The commemoration took place annually on June 18th, to celebrate the anniversary of the pivotal victory. Reports from the time describe the bells pealing from the Cathedral and other churches, flags being raised throughout Durham and a parade of local veterans from the Battle of Waterloo and Wellington’s Peninsular Campaign. These Waterloo-men would march through the historic city to the banks of the River Wear. The racecourse would then resound with thundering cannon salutes.
When the Duke of Wellington visited Durham on the 3rd of October 1827, the local MP, Sir Henry Hardige, presented the Waterloo-men with a splendid banner. It was decorated on both sides with the portrait of their commander, ‘The Immortal Wellington.’
History of the Course
Today’s competitive racing owes much to the founding of Durham University in 1833. The first Regatta took place the following June with the University as a founding member. Oarsmen were invited from the Tyne, Wear and Tees to compete over three days of intense racing.
The course followed the course of the earlier flotillas, beginning at Prebends Bridge and then racing upstream to a buoy at Ash Tree in Pelaw Woods. Many races saw boats competing nine abreast. Competitors often had to disentangle their boats following collisions as they raced along the twisting course and through the narrow arches of Elvet Bridge.
On the eve of the second day, there was a firework display followed by a Ball in the City’s assembly rooms. Forty-three of the surviving Waterloo men were treated to a “substantial supper with a plentiful supply of strong ale and punch” by Captain Chipchase, himself a veteran of the Peninsular Campaign.
Today, events are held over two courses – a short 700m course, and a longer, more challenging, 1800m course. The majority of races take place on the short course, starting at Pelaw Wood and finishing just past Bath’s Bridge. The longer course takes crews side by side, from Pelaw Wood, through the historic arches of Elvet Bridge down to the finish at Counts House, close to Prebends Bridge.
The Regatta today
Around 60 trophies are presented at the Regatta – many of which have rich histories. The most prestigious trophy on offer is the Grand Challenge Cup. Elite coxed fours compete for the Cup over the demanding long course. Since its introduction in 1854 by Charles Eddy, a well-known boat builder and waterman, it has been the most coveted prize of any regatta in the North East of England.

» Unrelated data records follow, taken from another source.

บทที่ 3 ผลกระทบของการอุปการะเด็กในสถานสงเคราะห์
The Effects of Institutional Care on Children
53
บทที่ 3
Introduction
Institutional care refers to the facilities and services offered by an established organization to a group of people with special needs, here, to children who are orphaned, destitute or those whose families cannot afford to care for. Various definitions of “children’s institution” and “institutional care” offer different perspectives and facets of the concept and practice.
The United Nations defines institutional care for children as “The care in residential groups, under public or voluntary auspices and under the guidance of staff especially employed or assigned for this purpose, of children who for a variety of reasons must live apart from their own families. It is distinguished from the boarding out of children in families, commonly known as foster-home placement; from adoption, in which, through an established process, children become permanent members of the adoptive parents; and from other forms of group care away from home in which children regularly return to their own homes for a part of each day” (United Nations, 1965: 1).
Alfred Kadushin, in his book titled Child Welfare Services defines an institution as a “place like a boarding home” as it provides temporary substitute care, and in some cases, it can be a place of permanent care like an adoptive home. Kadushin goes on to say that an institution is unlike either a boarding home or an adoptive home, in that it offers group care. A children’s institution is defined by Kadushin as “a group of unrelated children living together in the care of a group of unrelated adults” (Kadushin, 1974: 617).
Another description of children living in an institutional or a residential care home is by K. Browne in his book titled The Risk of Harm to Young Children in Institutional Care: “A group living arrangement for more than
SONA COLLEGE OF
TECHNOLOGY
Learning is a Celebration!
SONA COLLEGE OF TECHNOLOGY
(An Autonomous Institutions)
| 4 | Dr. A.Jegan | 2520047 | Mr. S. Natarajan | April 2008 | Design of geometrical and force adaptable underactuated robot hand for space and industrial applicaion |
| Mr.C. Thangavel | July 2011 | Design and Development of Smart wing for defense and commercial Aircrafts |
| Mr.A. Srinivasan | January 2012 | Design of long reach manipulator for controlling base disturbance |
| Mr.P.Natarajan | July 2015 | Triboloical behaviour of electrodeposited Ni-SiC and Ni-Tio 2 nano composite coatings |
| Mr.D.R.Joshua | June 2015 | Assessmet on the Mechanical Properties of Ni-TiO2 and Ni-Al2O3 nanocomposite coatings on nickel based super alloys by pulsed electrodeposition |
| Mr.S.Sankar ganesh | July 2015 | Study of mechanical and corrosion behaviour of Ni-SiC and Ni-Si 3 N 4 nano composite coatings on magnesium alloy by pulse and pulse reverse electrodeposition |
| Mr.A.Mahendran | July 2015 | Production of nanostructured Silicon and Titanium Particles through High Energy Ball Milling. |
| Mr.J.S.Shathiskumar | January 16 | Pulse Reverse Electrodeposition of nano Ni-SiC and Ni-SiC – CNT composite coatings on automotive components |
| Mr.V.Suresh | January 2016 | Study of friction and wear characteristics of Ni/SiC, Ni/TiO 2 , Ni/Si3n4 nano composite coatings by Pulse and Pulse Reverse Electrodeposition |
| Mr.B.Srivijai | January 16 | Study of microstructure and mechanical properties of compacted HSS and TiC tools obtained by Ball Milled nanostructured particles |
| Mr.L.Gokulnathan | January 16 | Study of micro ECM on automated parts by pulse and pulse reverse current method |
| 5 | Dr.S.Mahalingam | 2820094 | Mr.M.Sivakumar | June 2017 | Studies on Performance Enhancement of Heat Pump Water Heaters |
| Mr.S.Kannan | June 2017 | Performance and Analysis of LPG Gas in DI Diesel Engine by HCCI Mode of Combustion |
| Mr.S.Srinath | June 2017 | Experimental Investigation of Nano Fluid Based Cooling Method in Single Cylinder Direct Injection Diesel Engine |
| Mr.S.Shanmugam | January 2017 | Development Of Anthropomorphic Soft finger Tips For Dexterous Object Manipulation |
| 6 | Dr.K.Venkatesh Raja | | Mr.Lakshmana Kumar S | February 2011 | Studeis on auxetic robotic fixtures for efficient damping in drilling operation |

The Regatta attracts almost two thousand competitors. There are also frequent entries from the Netherlands and Scandinavia.
In addition to the rowing, the almost ten thousand spectators enjoy a wide range of activities along the riverbank. A classic car rally, climbing wall, live music from bands (in the historic bandstand) and gymnastics displays are just a few of the attractions that have been included in past regattas. And there’s tasty local food and drink too.
Although the Regatta is now run as a limited company, the Articles of Association still broadly follow the historic constitution and the directors are still drawn from the founding organisations.